The minister explained that the NGEP was working assiduously to ensure that Nigerians can have access to these alternatives in the coming months.
“You will recall that I had directed that vehicles within my fleet and all the fleet of all heads of agencies under the ministry be retrofitted to utilise Autogas. This is to show the Nigerian people our commitment to this process and prove to them that it works.
“With Autogas, Nigerians will make significant cost savings in comparison to PMS at the current price levels. It is also hoped that lifting the demand on PMS in-country may aid a downward price adjustment considering the normal forces of demand and supply.
“With autogas usage, the following are net benefits for Nigeria: Autogas is a cleaner fuel for a greener Nigeria, it is the eco-friendly option, it is a weapon against climate change, it is part of a more secure Nigerian energy mix, it serves as an economic alternative, it is seen as part of Nigeria’s socio-economic fabric and a wealth of untapped potential,” he stated.
He said that the NGEP has engaged multiple stakeholders across the gas value chain and could launch some pilot Autogas stations across the country soon.

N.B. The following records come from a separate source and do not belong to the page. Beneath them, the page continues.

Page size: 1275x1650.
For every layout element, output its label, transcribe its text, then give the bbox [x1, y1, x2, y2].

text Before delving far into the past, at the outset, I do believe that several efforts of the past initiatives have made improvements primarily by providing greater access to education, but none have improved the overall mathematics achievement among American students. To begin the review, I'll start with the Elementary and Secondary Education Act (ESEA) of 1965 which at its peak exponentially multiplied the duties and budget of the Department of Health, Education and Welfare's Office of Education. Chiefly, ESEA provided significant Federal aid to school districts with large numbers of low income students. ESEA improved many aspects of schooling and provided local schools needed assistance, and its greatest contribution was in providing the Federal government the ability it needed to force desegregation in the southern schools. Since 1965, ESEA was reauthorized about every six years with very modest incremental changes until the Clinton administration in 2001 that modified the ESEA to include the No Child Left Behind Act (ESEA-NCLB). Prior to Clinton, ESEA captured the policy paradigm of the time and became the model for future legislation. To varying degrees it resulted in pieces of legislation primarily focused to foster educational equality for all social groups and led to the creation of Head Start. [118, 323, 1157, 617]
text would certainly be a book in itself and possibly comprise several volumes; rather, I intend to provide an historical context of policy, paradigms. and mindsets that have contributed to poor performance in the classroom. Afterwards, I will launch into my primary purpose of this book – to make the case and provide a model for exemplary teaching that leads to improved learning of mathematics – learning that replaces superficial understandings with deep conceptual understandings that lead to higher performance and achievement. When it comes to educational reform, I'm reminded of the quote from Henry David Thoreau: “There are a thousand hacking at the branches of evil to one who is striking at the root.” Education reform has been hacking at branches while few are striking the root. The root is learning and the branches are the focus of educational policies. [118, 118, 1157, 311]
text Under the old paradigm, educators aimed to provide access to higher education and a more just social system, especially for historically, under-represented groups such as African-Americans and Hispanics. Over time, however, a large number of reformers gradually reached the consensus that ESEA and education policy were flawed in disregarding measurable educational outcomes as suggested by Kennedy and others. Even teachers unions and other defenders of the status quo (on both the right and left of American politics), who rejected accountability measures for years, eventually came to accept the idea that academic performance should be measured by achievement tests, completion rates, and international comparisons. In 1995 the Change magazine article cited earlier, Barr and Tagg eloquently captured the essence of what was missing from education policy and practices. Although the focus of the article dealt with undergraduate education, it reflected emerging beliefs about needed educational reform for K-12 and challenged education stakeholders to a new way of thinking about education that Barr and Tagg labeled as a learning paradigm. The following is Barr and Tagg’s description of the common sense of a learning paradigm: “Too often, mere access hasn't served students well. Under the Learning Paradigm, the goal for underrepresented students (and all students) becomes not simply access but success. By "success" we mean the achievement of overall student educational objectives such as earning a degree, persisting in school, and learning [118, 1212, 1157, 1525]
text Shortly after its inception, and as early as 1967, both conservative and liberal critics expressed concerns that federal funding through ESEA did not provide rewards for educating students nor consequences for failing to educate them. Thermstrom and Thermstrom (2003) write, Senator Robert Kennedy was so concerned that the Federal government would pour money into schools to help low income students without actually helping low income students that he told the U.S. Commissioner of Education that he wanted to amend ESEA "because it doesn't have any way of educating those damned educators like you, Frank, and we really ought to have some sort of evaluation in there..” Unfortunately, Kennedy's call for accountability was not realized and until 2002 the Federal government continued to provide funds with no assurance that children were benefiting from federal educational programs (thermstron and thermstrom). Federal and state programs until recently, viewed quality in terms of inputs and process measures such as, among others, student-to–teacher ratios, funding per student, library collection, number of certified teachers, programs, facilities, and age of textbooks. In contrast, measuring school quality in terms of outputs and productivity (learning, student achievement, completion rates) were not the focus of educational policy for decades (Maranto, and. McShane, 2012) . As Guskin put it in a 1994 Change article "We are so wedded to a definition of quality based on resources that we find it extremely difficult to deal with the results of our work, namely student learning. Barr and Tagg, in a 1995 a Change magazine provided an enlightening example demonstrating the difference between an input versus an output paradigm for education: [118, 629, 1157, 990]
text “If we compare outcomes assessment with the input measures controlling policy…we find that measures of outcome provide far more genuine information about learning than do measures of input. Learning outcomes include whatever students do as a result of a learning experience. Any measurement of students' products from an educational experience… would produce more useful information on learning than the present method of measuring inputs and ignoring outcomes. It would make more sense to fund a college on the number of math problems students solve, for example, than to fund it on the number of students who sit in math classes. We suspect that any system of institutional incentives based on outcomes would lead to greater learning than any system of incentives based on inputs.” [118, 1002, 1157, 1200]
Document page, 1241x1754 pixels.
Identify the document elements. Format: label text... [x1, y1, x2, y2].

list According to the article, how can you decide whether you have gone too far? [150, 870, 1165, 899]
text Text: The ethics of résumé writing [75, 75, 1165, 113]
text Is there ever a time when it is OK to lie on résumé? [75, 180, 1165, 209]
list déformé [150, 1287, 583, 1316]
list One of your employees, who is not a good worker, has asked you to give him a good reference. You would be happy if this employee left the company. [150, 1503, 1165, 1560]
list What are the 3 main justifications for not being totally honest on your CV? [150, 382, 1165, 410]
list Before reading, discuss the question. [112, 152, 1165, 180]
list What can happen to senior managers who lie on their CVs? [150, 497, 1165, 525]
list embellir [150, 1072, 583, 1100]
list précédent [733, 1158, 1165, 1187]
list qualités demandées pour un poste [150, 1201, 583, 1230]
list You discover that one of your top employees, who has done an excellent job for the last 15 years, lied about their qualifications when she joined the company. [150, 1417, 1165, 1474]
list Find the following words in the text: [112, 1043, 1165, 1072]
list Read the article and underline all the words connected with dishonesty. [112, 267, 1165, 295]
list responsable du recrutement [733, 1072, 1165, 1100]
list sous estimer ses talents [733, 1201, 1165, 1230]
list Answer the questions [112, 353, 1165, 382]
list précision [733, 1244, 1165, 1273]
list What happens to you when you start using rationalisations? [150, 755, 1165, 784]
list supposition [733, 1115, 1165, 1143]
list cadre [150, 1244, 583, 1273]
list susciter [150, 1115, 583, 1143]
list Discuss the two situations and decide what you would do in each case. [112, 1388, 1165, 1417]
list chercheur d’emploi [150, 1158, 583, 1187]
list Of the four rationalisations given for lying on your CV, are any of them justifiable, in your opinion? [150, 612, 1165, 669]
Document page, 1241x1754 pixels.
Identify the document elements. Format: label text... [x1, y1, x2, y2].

On the progress of the Nigerian Gas Flare Commercialisation Programme (NGFCP), Sylva disclosed that preferred bidders for gas flare fields will be announced following the advancement in the bid round.
“The NGFCP is designed as the strategy to implement the policy objectives of the FGN for the elimination of gas flares from Nigeria’s oil and gas fields in the near term (2-3 years), with potentially enormous multiplier and development outcomes for Nigeria. It is also designed as the contribution of the petroleum sector to Nigeria’s Intended Nationally Determined Contributions (INDC) under the Paris Agreement (COP21).
“It is a unique and historic opportunity to attract major investment in economically viable gas flare capture projects whilst permanently addressing a 60-year environmental problem in Nigeria. The first phase of the bidding round for the flare sites have reached an advance stage with investor proposals and would shortly be evaluated with successful companies awarded a permit to access flare gas,” he explained.